• What you are asked to do:
Your copy should contain exactly the lines from the start of the listing through the line that holds "[143,387,361,402] contribute solutions", and no pictures.

· · · · · · ·

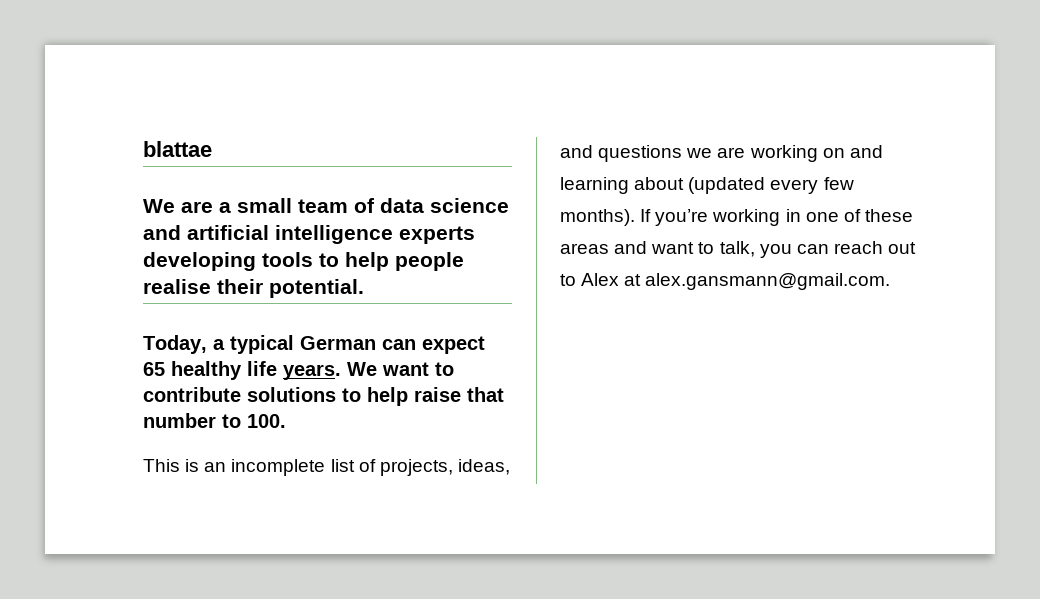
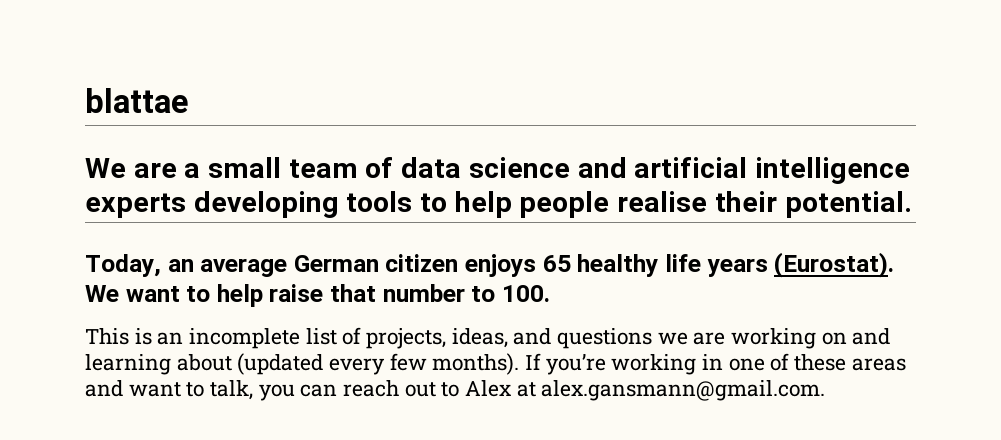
[213,335,485,354] a typical German can expect -> [167,254,537,277] an average German citizen enjoys
[283,364,341,380] years. -> [706,252,895,278] years (Eurostat).
[143,387,361,402] contribute solutions to -> (211, 294) none

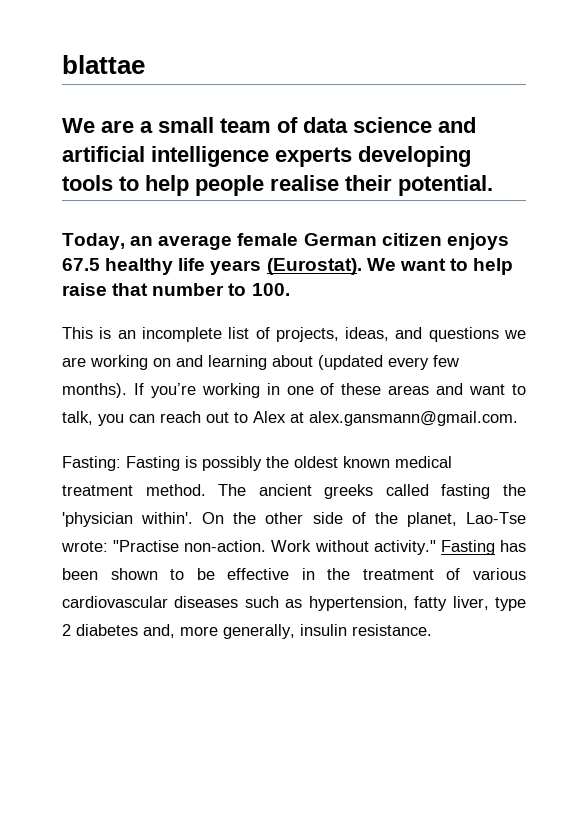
(288, 267) none -> [237,233,299,246] female
[542,255,571,272] 65 -> [62,258,100,271] 67.5
(826, 390) none -> [62,456,452,471] [62,484,526,499] [62,512,526,527] [61,540,526,555] [62,568,526,580] [62,596,526,611] [62,624,432,639] // Fasting: Fasting is possibly the oldest known medical treatment method. The ancient greeks called fasting the 'physician within'. On the other side of the planet, Lao-Tse wrote: "Practise non-action. Work without activity." Fasting has been shown to be effective in the treatment of various cardiovascular diseases such as hypertension, fatty liver, type 2 diabetes and, more generally, insulin resistance.

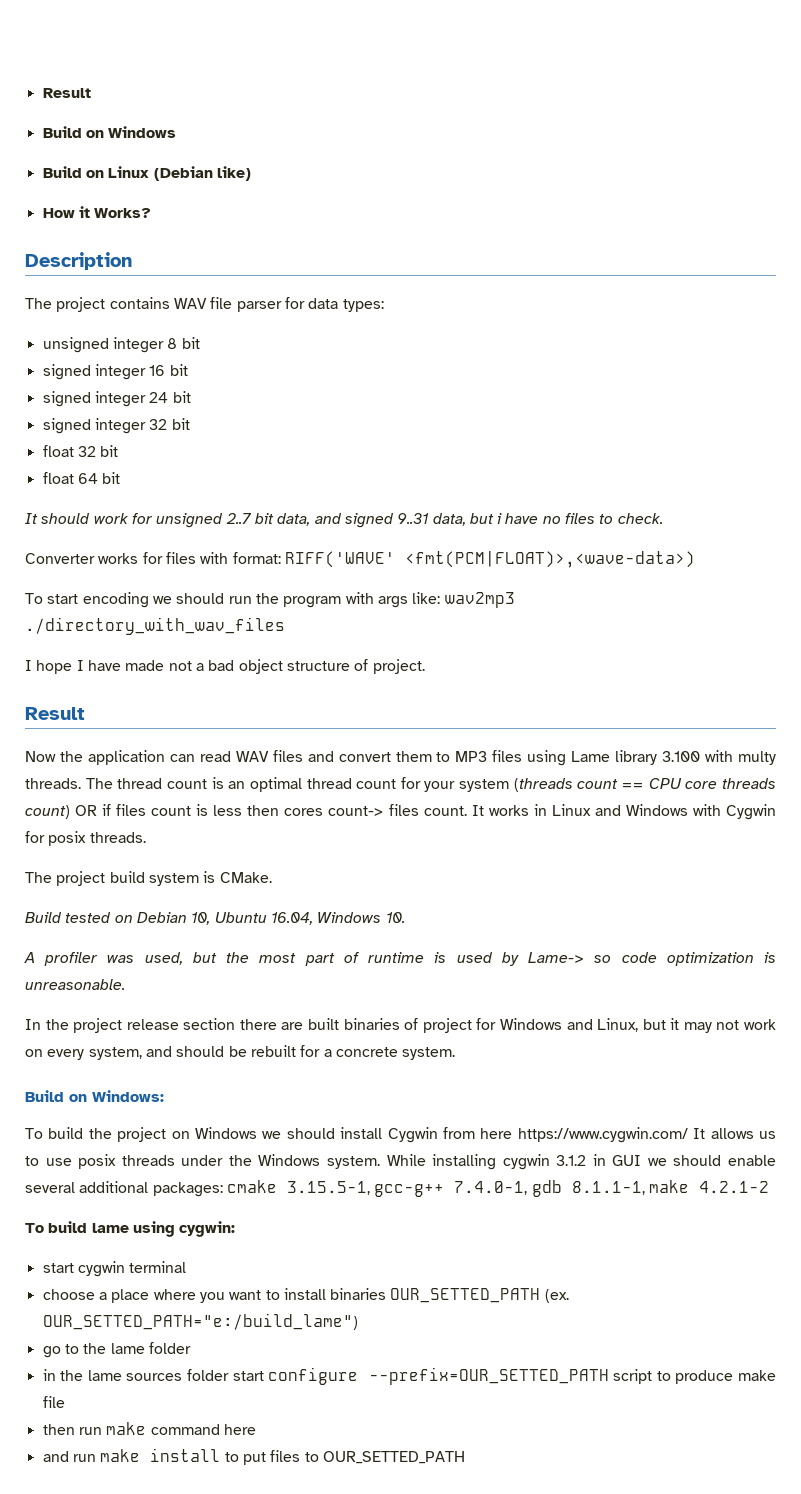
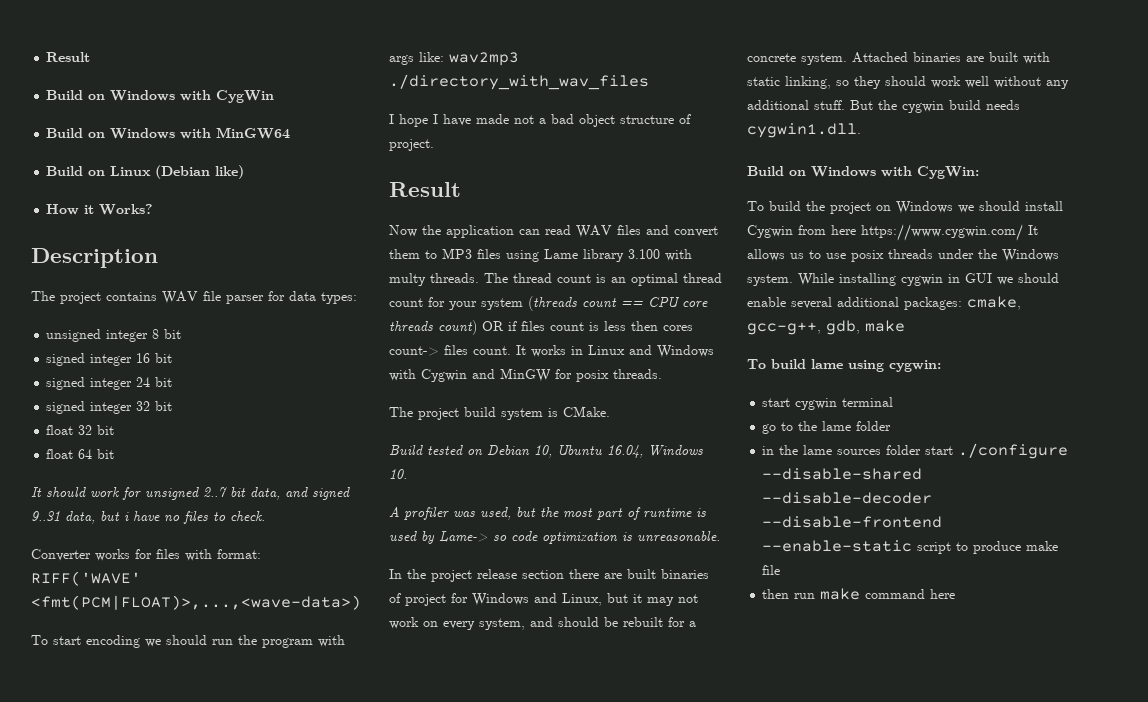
(177, 132) none -> [180,90,275,103] [46,127,291,139] with CygWin // Build on Windows with MinGW64
[404,551,695,568] <fmt(PCM|FLOAT)>,<wave-data>) -> [31,595,361,610] <fmt(PCM|FLOAT)>,...,<wave-data>)
(776, 812) none -> [472,368,551,382] and MinGW
[25,1090,164,1102] // Build on Windows: -> [852,52,1050,64] [747,76,1069,89] [747,100,1020,113] [747,123,861,138] [747,166,979,179] Attached binaries are built with static linking, so they should work well without any additional stuff. But the cygwin build needs cygwin1.dll. // Build on Windows with CygWin:
[556,1155,587,1166] 3.1.2 -> (943, 280) none
[226,1180,769,1197] cmake 3.15.5-1, gcc-g++ 7.4.0-1, gdb 8.1.1-1, make 4.2.1-2 -> [967,296,1021,310] [747,320,905,335] cmake, gcc-g++, gdb, make
[42,1288,569,1303] [42,1313,358,1330] // choose a place where you want to install binaries OUR_SETTED_PATH (ex. OUR_SETTED_PATH="e:/build_lame") -> (894, 402) none
[268,1367,609,1385] configure --prefix=OUR_SETTED_PATH -> [958,443,1069,459] [762,468,923,480] [762,492,933,504] [762,516,943,528] [762,540,913,552] ./configure --disable-shared --disable-decoder --disable-frontend --enable-static
[42,1448,465,1465] // and run make install to put files to OUR_SETTED_PATH -> (956, 594) none

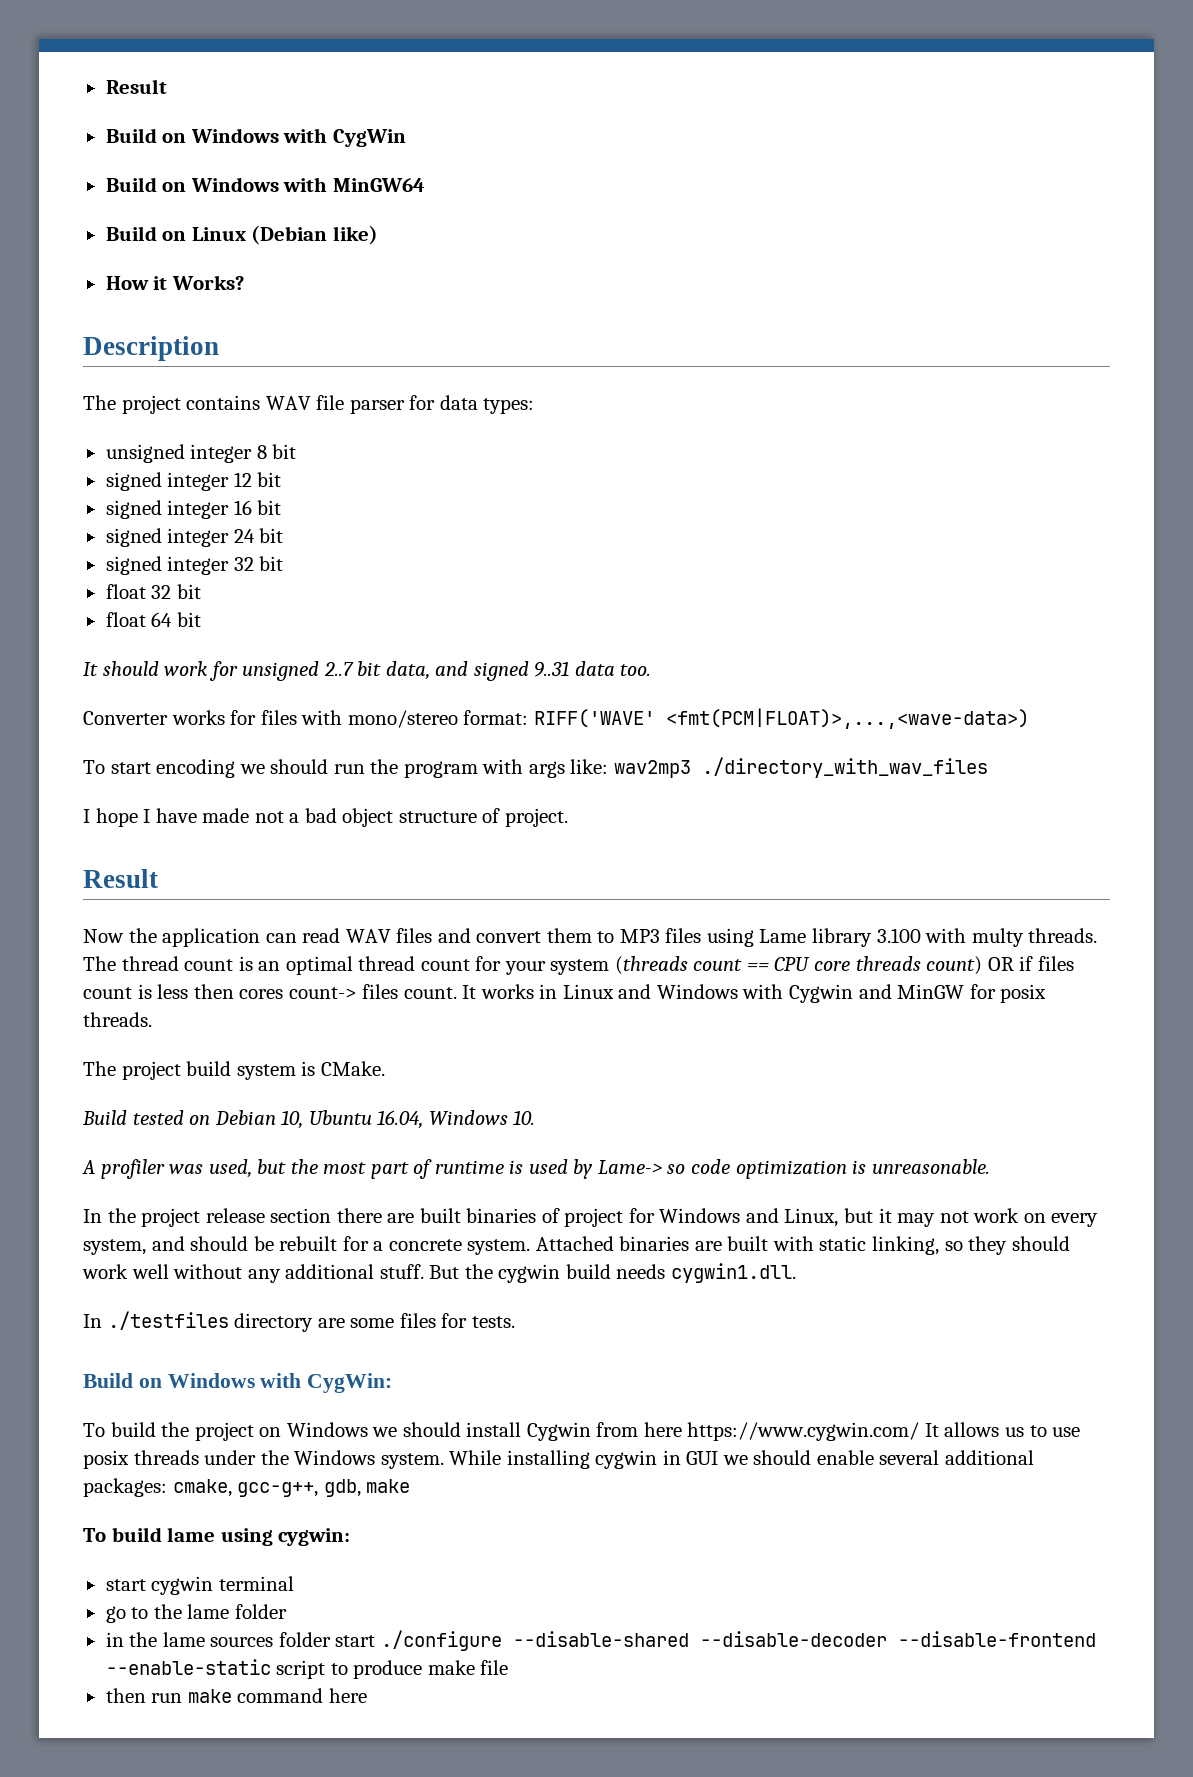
(182, 334) none -> [105,472,282,491] // signed integer 12 bit
[65,511,265,524] data, but i have no files to check. -> [574,661,652,676] data too.
(212, 555) none -> [347,710,458,728] mono/stereo
(861, 130) none -> [83,1311,515,1332] // In ./testfiles directory are some files for tests.

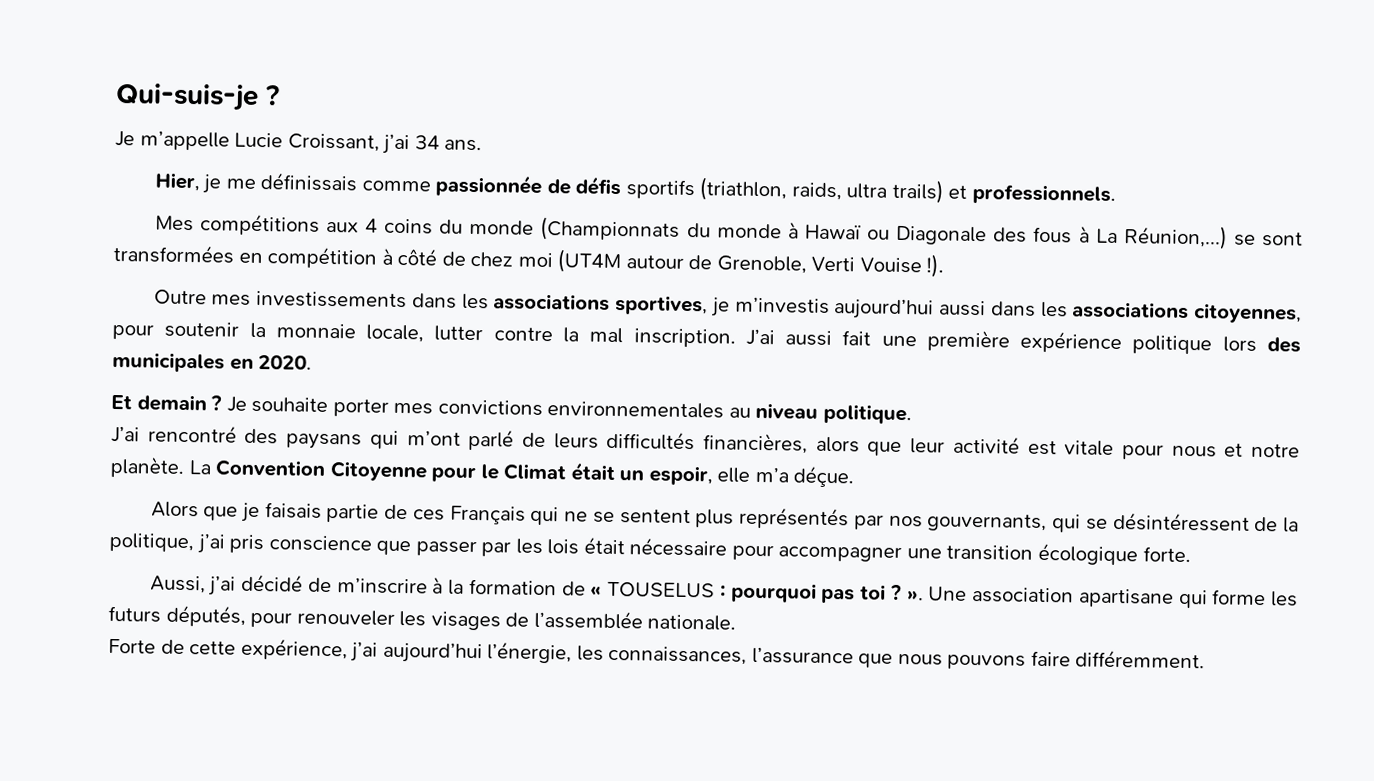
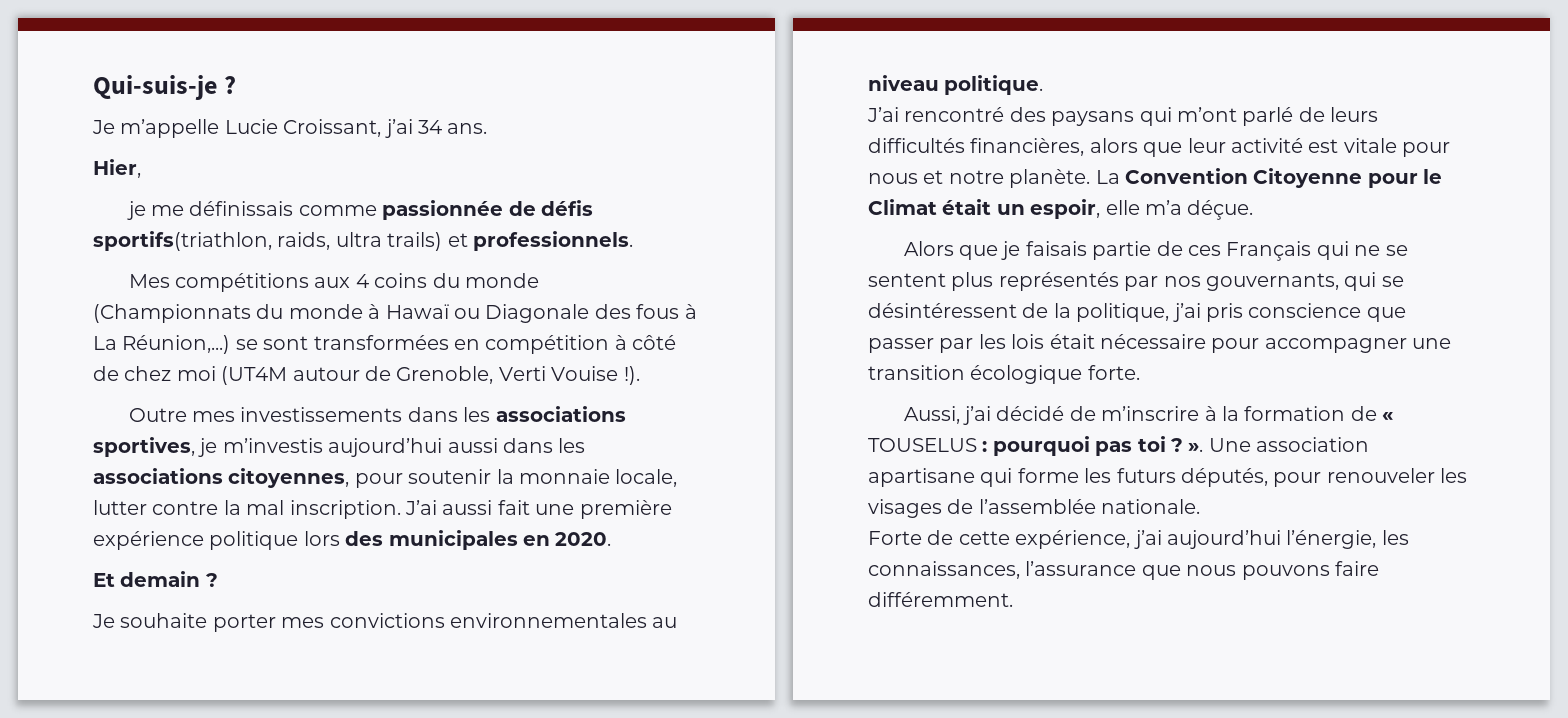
(200, 182) none -> (141, 168) //
[625,177,788,202] sportifs (triathlon, -> [93,231,272,251] sportifs(triathlon,
(223, 403) none -> (218, 580) //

· · · · · · ·

• Written answer:
[213,335,485,354] a typical German can expect -> [167,254,537,277] an average German citizen enjoys
[283,364,341,380] years. -> [706,252,895,278] years (Eurostat).
[143,387,361,402] contribute solutions to -> (211, 294) none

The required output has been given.